The three years Phuntsok labored getting permission to mount a radio station was nothing compared to the decades that Indian free-speech advocates suffered through to open up airwaves to the private sector. India has had radio since the late twenties, but only granted it’s first private license in 2000. Before that you could switch on a radio and everything on the FM dial from 90 to 96 would be one government channel. Everything from 96 to 100 another – and so forth.
Since 2000, at the insistence of some major players in the global communications industry, the government has been selling frequencies for huge sums and the private owners have been making a killing on advertising. The new radio giant, Big FM, has huge 20,000 watt stations in all the big cities: Delhi, Calcutta, Mumbai, Madras, Bangalore. They had enormous sums of cash and expertise to rely on and it’s been a tremendous success for them.
But this left the small community radio entrepreneur out in the cold. In the rural regions of the country they had no one to create and broadcast local content. This left enormous populations lacking in free health, agriculture, and legal information. TV is almost all national, low literacy restricts them from reading newspapers and very few of them own computers or have internet connections.
So in 2006 the government opened up licensing to local rural agencies who could both come up with enough gear to open a station , and also wade through the still tedious process of Indian bureaucracy (locals call it 'license raj'). I’m not saying running a democracy of over a billion people is easy, but if they’d just loosen up the leash they’d find the dog knows where it’s going.
One kind of rural agency the government was looking for were schools. The Tibetan Children’s Village might not only be the best college prep school in the Himalayas, it’s also the centerpiece of an international network of TCV’s. If Phuntosk could wait out the license procedure, he had plenty of Tibetan connections to muster up the gear and expertise. He also had the backing of the TCV for studio space.
Finally in September the license came though and all the wires started getting plugged in. By the time October came around it was time to flip the switch and start broadcasting from 90.4 Tashi Delek FM!
Only one problem: They had no idea what to broadcast!
They had a bunch of music and a bunch of recordings of the Dalai Lama’s teachings, but they did not have the money for either an Indian or western music license. They also had nobody who knew how to speak or what to say on the radio. They were required by the license to develop local interest content, but didn't know where to start. Basically they needed a Com-school moron and through my brother, Dan, they found me.

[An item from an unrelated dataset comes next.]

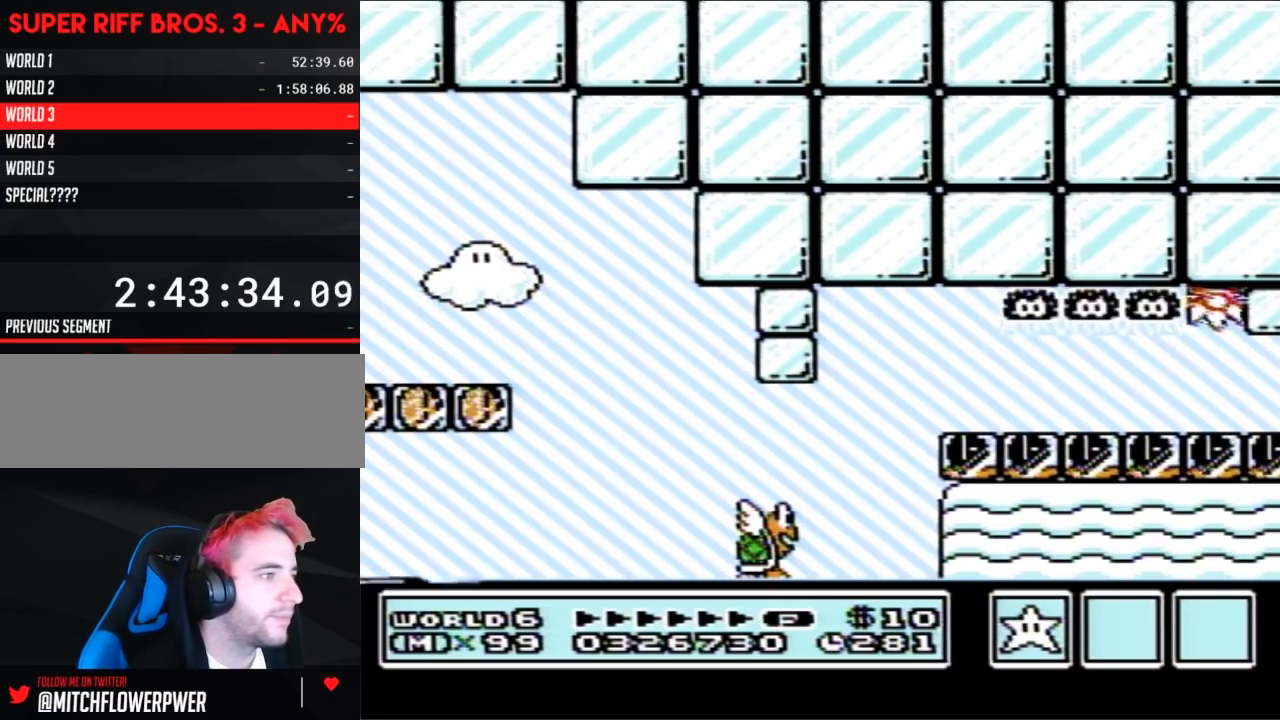
{"buttons": [], "events": []}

But I’m in a goddamn wheelchair and that’s a huge pain in the ass for them which brings me back to the commute. The TCV has a couple of cars and a driver and one of them, Suresh, was dedicated to me. Suresh drove up to the Pema Thang guest house and the two of us figured out how to get both myself and my gear (computer, sound board, mics, daily bag, wheelchair) into his 4 x 4. There was plenty of room in the back for the gear (the truck doubles as a school bus sometimes) but the passenger seat was a good foot above my chair. I tossed my right leg in the car, grabbed the handle on the roof and did a one-arm pull-up, while Suresh shoved my ass in the seat. Luckily the rig had seat belts (very few Indian vehicles had them in 2000 – now they all do) because I was going to need them.
Suresh isn't 'my driver'. Sometimes he's the school bus driver too!

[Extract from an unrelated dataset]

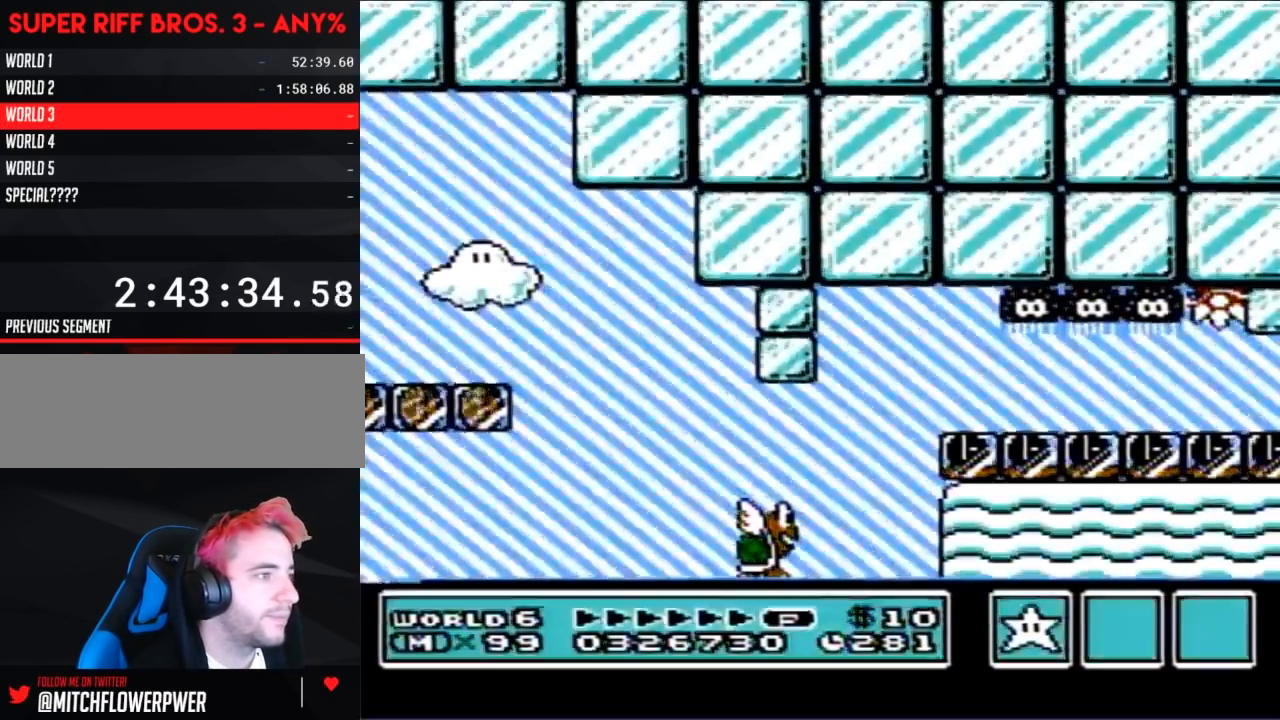
{"buttons": [], "events": []}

We pulled out from the Pema Thang and caught a few hundred yards of open road before coming into the main market streets of McLeod. Suresh slithered through the morass of monks, cows, vegetable stands, shoe shiners, and chai vendors until we came upon the old bus stop and our choice of roads to take to the TCV. Suresh made a call on his cell and discovered the low road through the town of Forsyth Ganj was jammed, so we opted for the slower, riskier high road. We buzzed unscathed through some thick forest until we arrived at the neighborhoods in Upper Dharamsala leading up to the TCV. These twisty tight roads took us up steep, but populated ridges until we came to Holy Dall Lake, which unfortunately was drained so that it could be dug deeper and cleaned (it was pretty nasty back in the day).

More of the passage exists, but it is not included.